Let’s assume that you like the curation and the other features you would get from a MindTouch-driven web site. There a couple of ways to implement this.

Use MindTouch as a generated format

This approach is probably the path of least resistance in the short term. You could keep your current toolset (whatever it may be), generate CHM files as usual, and then import the CHM file into MindTouch. When you make updates in your source files, you republish and overwrite the generated content.

This approach has some limitations. In particular, since MindTouch is generally intended to open up commenting and even editing to the user community, it seems unfortunate to throw out that information. This brings us to the second option…

Round-trip your content between your authoring tool and MindTouch

Round-tripping would require you to publish to MindTouch, scrape the updates, and then make those updates in your authoring tool.
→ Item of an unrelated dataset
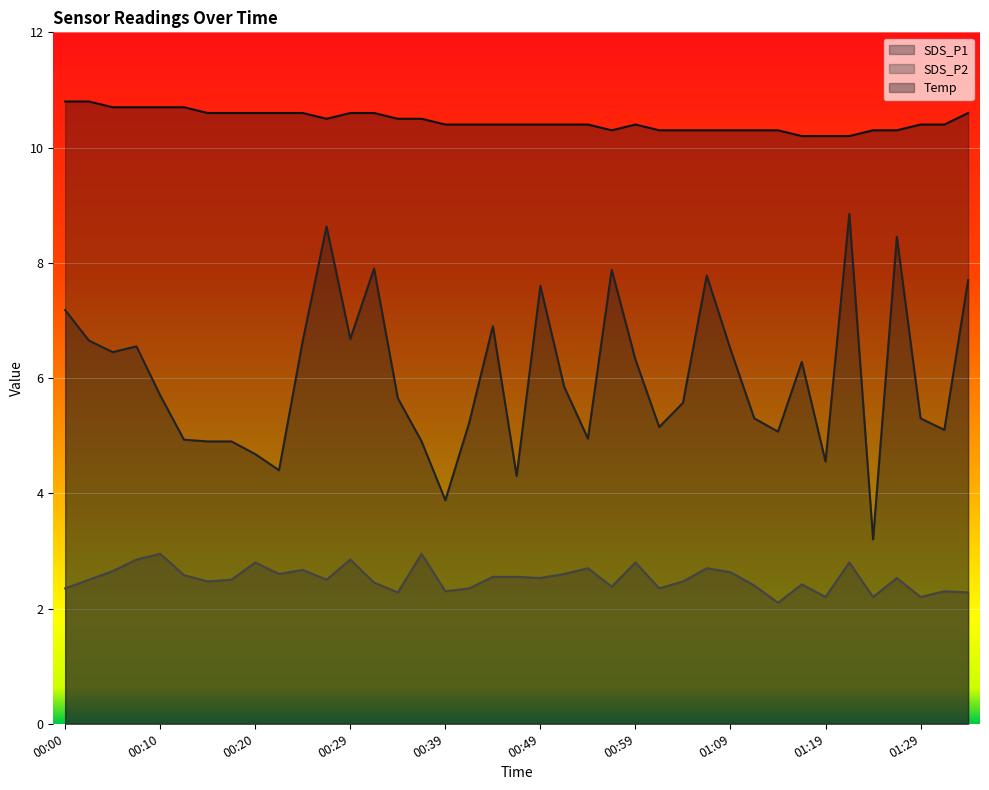

How many lines are shown in the chart?

3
Manually.

Ugh.

Have I mentioned that I really despise the word “manually” and its cousin, the phrase “by hand”??

This could be a reasonable stopgap solution, but if you want lots of comments and user contributions, then you probably need to take a look at the third option…

Shift your source content to MindTouch

There’s no mention of this anywhere in the press release, but a CHM-to-MindTouch converter opens up the obvious possibility that you could import your content into MindTouch and then simply carry on with authoring in MindTouch.

Finally, there is the possibility of a hybrid approach where some information lives in MindTouch and some doesn’t.

I do have a couple of suggestions for the MindTouch team:

  • Create a DITA Open Toolkit plugin to publish from DITA directly to MindTouch. Consider contributing that plugin to the community. (That is, make it open source.) Given MindTouch’s open-source roots, this shouldn’t be much of a stretch.
  • Figure out the round-tripping issue. Ideally, I’d like to see an approach where the information layer can be maintained in XML/DITA (for my clients; YMMV) and the curation layer is separate.

This leaves us with today’s critical question:

Is the MindTouch curation layer sufficiently compelling to pry technical communicators out of their current tools?

I don’t know the answer to that question, but I find myself thinking of various military metaphors, like “Trojan horse” and “beachhead.” The curation analytics in MindTouch are potentially disruptive. Your emotional attachment to your favorite authoring tool may not survive your management’s discovery that you cannot provide meaningful metrics on how the information is being used. (Note: If you are publishing to HTML and using web analytics, good for you. My experience indicates that you are part of a tiny minority in technical communication.)

Disclosure: I spoke with Aaron Fulkerson, MindTouch CEO, to get some background information. Aaron has North Carolina ties, albeit to the Wrong School.